MATERIAL SUPPLIED »
========================================

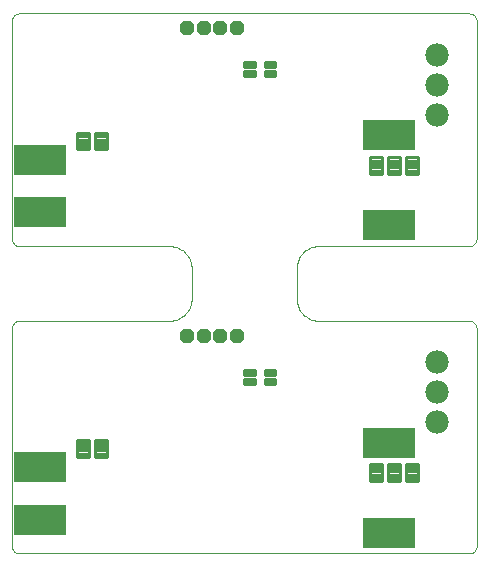
<source format=gbs>
G75*
%MOIN*%
%OFA0B0*%
%FSLAX24Y24*%
%IPPOS*%
%LPD*%
%AMOC8*
5,1,8,0,0,1.08239X$1,22.5*
%
%ADD10C,0.0000*%
%ADD11R,0.1750X0.1000*%
%ADD12C,0.0780*%
%ADD13OC8,0.0480*%
%ADD14C,0.0110*%
%ADD15C,0.0120*%
D10*
X000425Y000238D02*
X015425Y000238D01*
X015455Y000240D01*
X015485Y000245D01*
X015514Y000254D01*
X015541Y000267D01*
X015567Y000282D01*
X015591Y000301D01*
X015612Y000322D01*
X015631Y000346D01*
X015646Y000372D01*
X015659Y000399D01*
X015668Y000428D01*
X015673Y000458D01*
X015675Y000488D01*
X015675Y007738D01*
X015673Y007768D01*
X015668Y007798D01*
X015659Y007827D01*
X015646Y007854D01*
X015631Y007880D01*
X015612Y007904D01*
X015591Y007925D01*
X015567Y007944D01*
X015541Y007959D01*
X015514Y007972D01*
X015485Y007981D01*
X015455Y007986D01*
X015425Y007988D01*
X010425Y007988D01*
X010371Y007990D01*
X010318Y007996D01*
X010266Y008005D01*
X010214Y008018D01*
X010163Y008035D01*
X010113Y008056D01*
X010066Y008080D01*
X010020Y008107D01*
X009976Y008138D01*
X009934Y008171D01*
X009895Y008208D01*
X009858Y008247D01*
X009825Y008289D01*
X009794Y008333D01*
X009767Y008379D01*
X009743Y008426D01*
X009722Y008476D01*
X009705Y008527D01*
X009692Y008579D01*
X009683Y008631D01*
X009677Y008684D01*
X009675Y008738D01*
X009675Y009738D01*
X009677Y009792D01*
X009683Y009845D01*
X009692Y009897D01*
X009705Y009949D01*
X009722Y010000D01*
X009743Y010050D01*
X009767Y010097D01*
X009794Y010143D01*
X009825Y010187D01*
X009858Y010229D01*
X009895Y010268D01*
X009934Y010305D01*
X009976Y010338D01*
X010020Y010369D01*
X010066Y010396D01*
X010113Y010420D01*
X010163Y010441D01*
X010214Y010458D01*
X010266Y010471D01*
X010318Y010480D01*
X010371Y010486D01*
X010425Y010488D01*
X015425Y010488D01*
X015455Y010490D01*
X015485Y010495D01*
X015514Y010504D01*
X015541Y010517D01*
X015567Y010532D01*
X015591Y010551D01*
X015612Y010572D01*
X015631Y010596D01*
X015646Y010622D01*
X015659Y010649D01*
X015668Y010678D01*
X015673Y010708D01*
X015675Y010738D01*
X015675Y017988D01*
X015673Y018018D01*
X015668Y018048D01*
X015659Y018077D01*
X015646Y018104D01*
X015631Y018130D01*
X015612Y018154D01*
X015591Y018175D01*
X015567Y018194D01*
X015541Y018209D01*
X015514Y018222D01*
X015485Y018231D01*
X015455Y018236D01*
X015425Y018238D01*
X000425Y018238D01*
X000395Y018236D01*
X000365Y018231D01*
X000336Y018222D01*
X000309Y018209D01*
X000283Y018194D01*
X000259Y018175D01*
X000238Y018154D01*
X000219Y018130D01*
X000204Y018104D01*
X000191Y018077D01*
X000182Y018048D01*
X000177Y018018D01*
X000175Y017988D01*
X000175Y010738D01*
X000177Y010708D01*
X000182Y010678D01*
X000191Y010649D01*
X000204Y010622D01*
X000219Y010596D01*
X000238Y010572D01*
X000259Y010551D01*
X000283Y010532D01*
X000309Y010517D01*
X000336Y010504D01*
X000365Y010495D01*
X000395Y010490D01*
X000425Y010488D01*
X005425Y010488D01*
X005479Y010486D01*
X005532Y010480D01*
X005584Y010471D01*
X005636Y010458D01*
X005687Y010441D01*
X005737Y010420D01*
X005784Y010396D01*
X005830Y010369D01*
X005874Y010338D01*
X005916Y010305D01*
X005955Y010268D01*
X005992Y010229D01*
X006025Y010187D01*
X006056Y010143D01*
X006083Y010097D01*
X006107Y010050D01*
X006128Y010000D01*
X006145Y009949D01*
X006158Y009897D01*
X006167Y009845D01*
X006173Y009792D01*
X006175Y009738D01*
X006175Y008738D01*
X006173Y008684D01*
X006167Y008631D01*
X006158Y008579D01*
X006145Y008527D01*
X006128Y008476D01*
X006107Y008426D01*
X006083Y008379D01*
X006056Y008333D01*
X006025Y008289D01*
X005992Y008247D01*
X005955Y008208D01*
X005916Y008171D01*
X005874Y008138D01*
X005830Y008107D01*
X005784Y008080D01*
X005737Y008056D01*
X005687Y008035D01*
X005636Y008018D01*
X005584Y008005D01*
X005532Y007996D01*
X005479Y007990D01*
X005425Y007988D01*
X000425Y007988D01*
X000395Y007986D01*
X000365Y007981D01*
X000336Y007972D01*
X000309Y007959D01*
X000283Y007944D01*
X000259Y007925D01*
X000238Y007904D01*
X000219Y007880D01*
X000204Y007854D01*
X000191Y007827D01*
X000182Y007798D01*
X000177Y007768D01*
X000175Y007738D01*
X000175Y000488D01*
X000177Y000458D01*
X000182Y000428D01*
X000191Y000399D01*
X000204Y000372D01*
X000219Y000346D01*
X000238Y000322D01*
X000259Y000301D01*
X000283Y000282D01*
X000309Y000267D01*
X000336Y000254D01*
X000365Y000245D01*
X000395Y000240D01*
X000425Y000238D01*
D11*
X001113Y001363D03*
X001113Y003113D03*
X001113Y011613D03*
X001113Y013363D03*
X012738Y014175D03*
X012738Y011175D03*
X012738Y003925D03*
X012738Y000925D03*
D12*
X014363Y004613D03*
X014363Y005613D03*
X014363Y006613D03*
X014363Y014863D03*
X014363Y015863D03*
X014363Y016863D03*
D13*
X007675Y017738D03*
X007125Y017738D03*
X006575Y017738D03*
X006025Y017738D03*
X006025Y007488D03*
X006575Y007488D03*
X007125Y007488D03*
X007675Y007488D03*
D14*
X003358Y004018D02*
X002968Y004018D01*
X003358Y004018D02*
X003358Y003458D01*
X002968Y003458D01*
X002968Y004018D01*
X002968Y003567D02*
X003358Y003567D01*
X003358Y003676D02*
X002968Y003676D01*
X002968Y003785D02*
X003358Y003785D01*
X003358Y003894D02*
X002968Y003894D01*
X002968Y004003D02*
X003358Y004003D01*
X002758Y004018D02*
X002368Y004018D01*
X002758Y004018D02*
X002758Y003458D01*
X002368Y003458D01*
X002368Y004018D01*
X002368Y003567D02*
X002758Y003567D01*
X002758Y003676D02*
X002368Y003676D01*
X002368Y003785D02*
X002758Y003785D01*
X002758Y003894D02*
X002368Y003894D01*
X002368Y004003D02*
X002758Y004003D01*
X002758Y014268D02*
X002368Y014268D01*
X002758Y014268D02*
X002758Y013708D01*
X002368Y013708D01*
X002368Y014268D01*
X002368Y013817D02*
X002758Y013817D01*
X002758Y013926D02*
X002368Y013926D01*
X002368Y014035D02*
X002758Y014035D01*
X002758Y014144D02*
X002368Y014144D01*
X002368Y014253D02*
X002758Y014253D01*
X002968Y014268D02*
X003358Y014268D01*
X003358Y013708D01*
X002968Y013708D01*
X002968Y014268D01*
X002968Y013817D02*
X003358Y013817D01*
X003358Y013926D02*
X002968Y013926D01*
X002968Y014035D02*
X003358Y014035D01*
X003358Y014144D02*
X002968Y014144D01*
X002968Y014253D02*
X003358Y014253D01*
X012130Y012895D02*
X012520Y012895D01*
X012130Y012895D02*
X012130Y013455D01*
X012520Y013455D01*
X012520Y012895D01*
X012520Y013004D02*
X012130Y013004D01*
X012130Y013113D02*
X012520Y013113D01*
X012520Y013222D02*
X012130Y013222D01*
X012130Y013331D02*
X012520Y013331D01*
X012520Y013440D02*
X012130Y013440D01*
X012730Y012895D02*
X013120Y012895D01*
X012730Y012895D02*
X012730Y013455D01*
X013120Y013455D01*
X013120Y012895D01*
X013120Y013004D02*
X012730Y013004D01*
X012730Y013113D02*
X013120Y013113D01*
X013120Y013222D02*
X012730Y013222D01*
X012730Y013331D02*
X013120Y013331D01*
X013120Y013440D02*
X012730Y013440D01*
X013330Y012895D02*
X013720Y012895D01*
X013330Y012895D02*
X013330Y013455D01*
X013720Y013455D01*
X013720Y012895D01*
X013720Y013004D02*
X013330Y013004D01*
X013330Y013113D02*
X013720Y013113D01*
X013720Y013222D02*
X013330Y013222D01*
X013330Y013331D02*
X013720Y013331D01*
X013720Y013440D02*
X013330Y013440D01*
X013330Y002645D02*
X013720Y002645D01*
X013330Y002645D02*
X013330Y003205D01*
X013720Y003205D01*
X013720Y002645D01*
X013720Y002754D02*
X013330Y002754D01*
X013330Y002863D02*
X013720Y002863D01*
X013720Y002972D02*
X013330Y002972D01*
X013330Y003081D02*
X013720Y003081D01*
X013720Y003190D02*
X013330Y003190D01*
X013120Y002645D02*
X012730Y002645D01*
X012730Y003205D01*
X013120Y003205D01*
X013120Y002645D01*
X013120Y002754D02*
X012730Y002754D01*
X012730Y002863D02*
X013120Y002863D01*
X013120Y002972D02*
X012730Y002972D01*
X012730Y003081D02*
X013120Y003081D01*
X013120Y003190D02*
X012730Y003190D01*
X012520Y002645D02*
X012130Y002645D01*
X012130Y003205D01*
X012520Y003205D01*
X012520Y002645D01*
X012520Y002754D02*
X012130Y002754D01*
X012130Y002863D02*
X012520Y002863D01*
X012520Y002972D02*
X012130Y002972D01*
X012130Y003081D02*
X012520Y003081D01*
X012520Y003190D02*
X012130Y003190D01*
D15*
X008960Y005903D02*
X008960Y006023D01*
X008960Y005903D02*
X008640Y005903D01*
X008640Y006023D01*
X008960Y006023D01*
X008960Y006022D02*
X008640Y006022D01*
X008960Y006203D02*
X008960Y006323D01*
X008960Y006203D02*
X008640Y006203D01*
X008640Y006323D01*
X008960Y006323D01*
X008960Y006322D02*
X008640Y006322D01*
X008273Y006323D02*
X008273Y006203D01*
X007953Y006203D01*
X007953Y006323D01*
X008273Y006323D01*
X008273Y006322D02*
X007953Y006322D01*
X008273Y006023D02*
X008273Y005903D01*
X007953Y005903D01*
X007953Y006023D01*
X008273Y006023D01*
X008273Y006022D02*
X007953Y006022D01*
X008273Y016153D02*
X008273Y016273D01*
X008273Y016153D02*
X007953Y016153D01*
X007953Y016273D01*
X008273Y016273D01*
X008273Y016272D02*
X007953Y016272D01*
X008273Y016453D02*
X008273Y016573D01*
X008273Y016453D02*
X007953Y016453D01*
X007953Y016573D01*
X008273Y016573D01*
X008273Y016572D02*
X007953Y016572D01*
X008960Y016573D02*
X008960Y016453D01*
X008640Y016453D01*
X008640Y016573D01*
X008960Y016573D01*
X008960Y016572D02*
X008640Y016572D01*
X008960Y016273D02*
X008960Y016153D01*
X008640Y016153D01*
X008640Y016273D01*
X008960Y016273D01*
X008960Y016272D02*
X008640Y016272D01*
M02*

</source>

========================================

WORK REQUEST »
An exact copy of the lines above, from the one containing "X015675Y017988D01*" through the one containing "X000309Y018209D01*", is the whole of the answer.

RESULT OF THE EXERCISE »
X015675Y017988D01*
X015673Y018018D01*
X015668Y018048D01*
X015659Y018077D01*
X015646Y018104D01*
X015631Y018130D01*
X015612Y018154D01*
X015591Y018175D01*
X015567Y018194D01*
X015541Y018209D01*
X015514Y018222D01*
X015485Y018231D01*
X015455Y018236D01*
X015425Y018238D01*
X000425Y018238D01*
X000395Y018236D01*
X000365Y018231D01*
X000336Y018222D01*
X000309Y018209D01*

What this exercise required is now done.